+++ GIVEN TEXT +++

Next Wednesday, the main hearing against the right-wing radical professor Jörg Baberowski for causing bodily harm and damage to property will take place at the Tiergarten District Court in Berlin. On January 30, 2020, the professor had destroyed large amounts of student election campaign material at Humboldt University, physically assaulted Sven Wurm, an IYSSE member of the student parliament, knocking a mobile phone out of his hand and threatening him, saying, 'Do you want me to punch you in the face?'
After Wurm filed a criminal complaint against the professor, the public prosecutor's office issued criminal charges in June last year for causing bodily harm and damage to property, because the facts were absolutely clear thanks to a video of the violent act. The accused then hired two lawyers—including Joachim Steinhöfel, who has defended those in the right-wing scene—and filed an appeal against the charges. The main public hearing is scheduled for Wednesday, April 27, at 9:15 a.m. at the Tiergarten District Court in Room 862.
“The trial has great political significance,” Wurm told the WSWS. “It is about whether students are allowed to objectively criticise their professors without facing massive threats and being physically attacked. As the university group of the IYSSE at Humboldt University in Berlin, we have criticised the trivialisation of Nazi crimes and Baberowski’s radical right-wing positions. This is not only our right, but our duty as students of our university,” said Wurm. “Moreover, there was a clear encroachment on the autonomy of the constituent student body, because it involved obstructing our work for the Student Parliament (StuPa) elections.”
Baberowski has long been known to threaten and intimidate dissenters. In 2019, the two student representatives to the university senate, Bafta Sarbo and Juliane Ziegler, had filed criminal charges against Baberowski because he had publicly defamed them as “incredibly stupid” and as “radical left-wing fanatics” for objectively criticising his planned “Centre for Comparative Dictatorship Research.”

+++

▶ TASK DESCRIPTION:
In the article on the Baberowski hearing, in which room of the Tiergarten District Court is the main public hearing scheduled? The entries after the article are separate material with no connection to it.

+++ ENTRIES PROVIDED +++

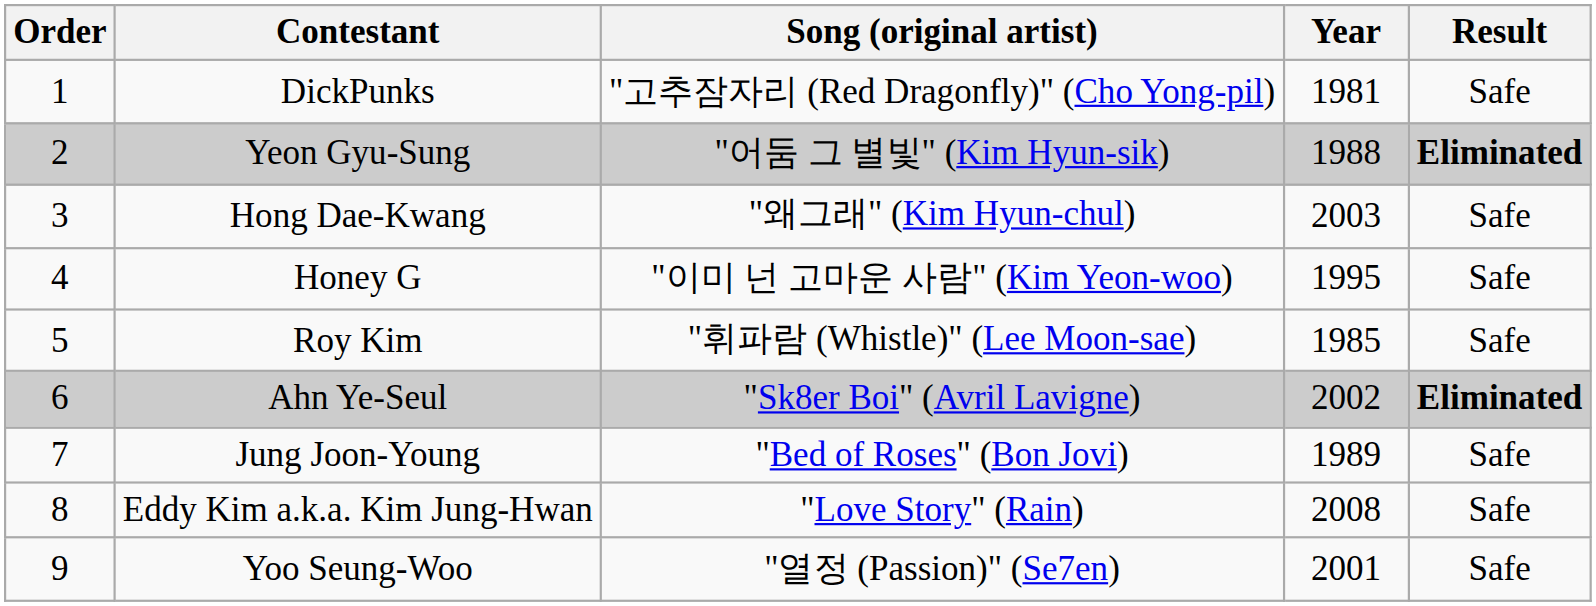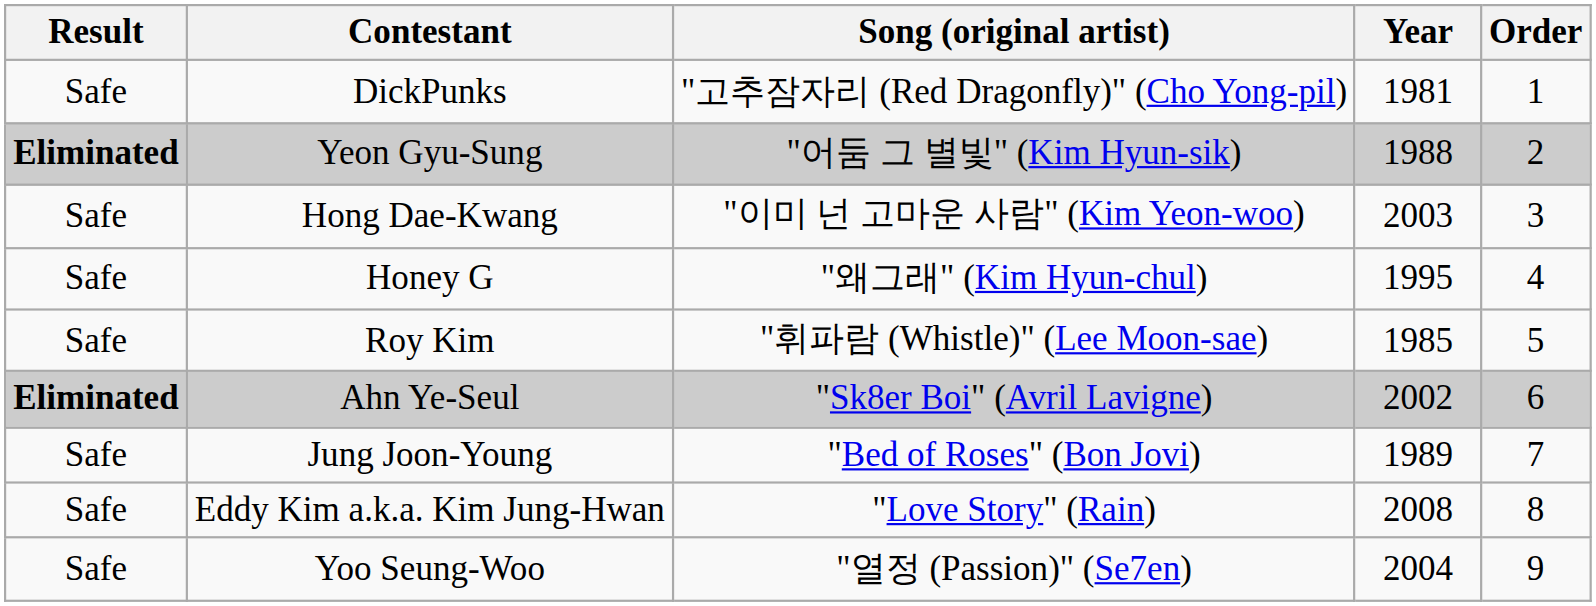columns swapped: Order <-> Result
Hong Dae-Kwang | Song (original artist): "왜그래" (Kim Hyun-chul) -> "이미 넌 고마운 사람" (Kim Yeon-woo)
Honey G | Song (original artist): "이미 넌 고마운 사람" (Kim Yeon-woo) -> "왜그래" (Kim Hyun-chul)
Yoo Seung-Woo | Year: 2001 -> 2004
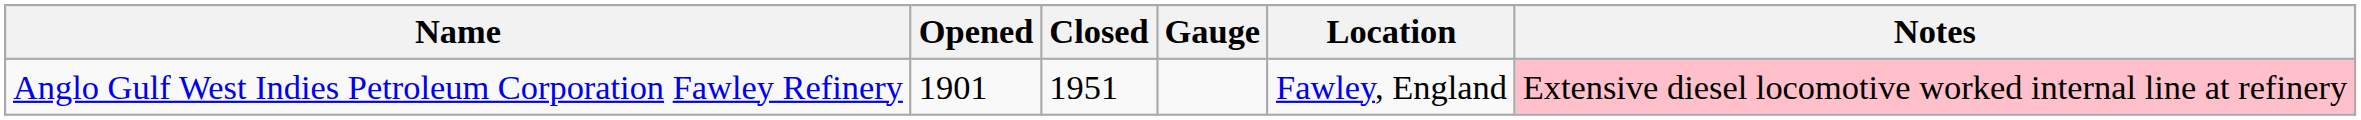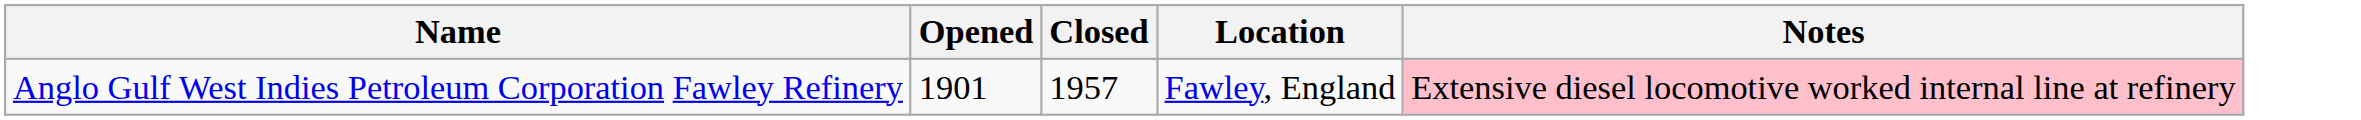- column: Gauge
Anglo Gulf West Indies Petroleum Corporation Fawley Refinery | Closed: 1951 -> 1957
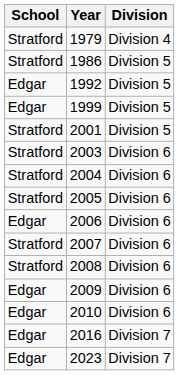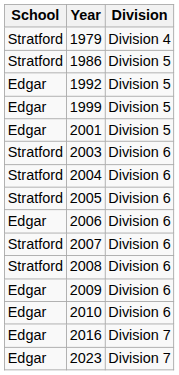2001 | School: Stratford -> Edgar
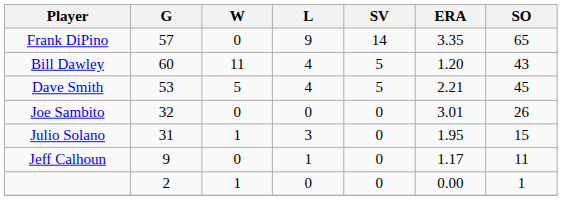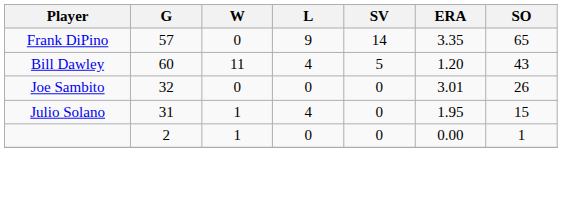- row: Dave Smith | 53 | 5 | 4 | 5 | 2.21 | 45
Julio Solano | L: 3 -> 4
- row: Jeff Calhoun | 9 | 0 | 1 | 0 | 1.17 | 11
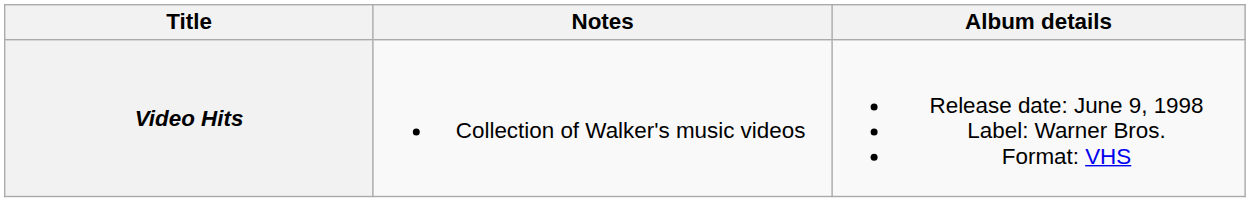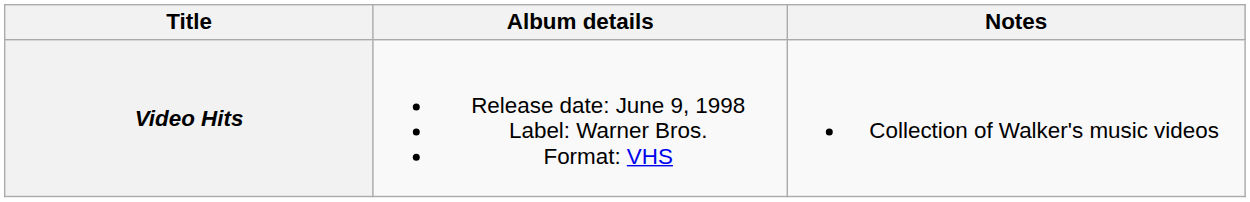columns swapped: Album details <-> Notes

+++

▶ WRITTEN REPLY:
Room 862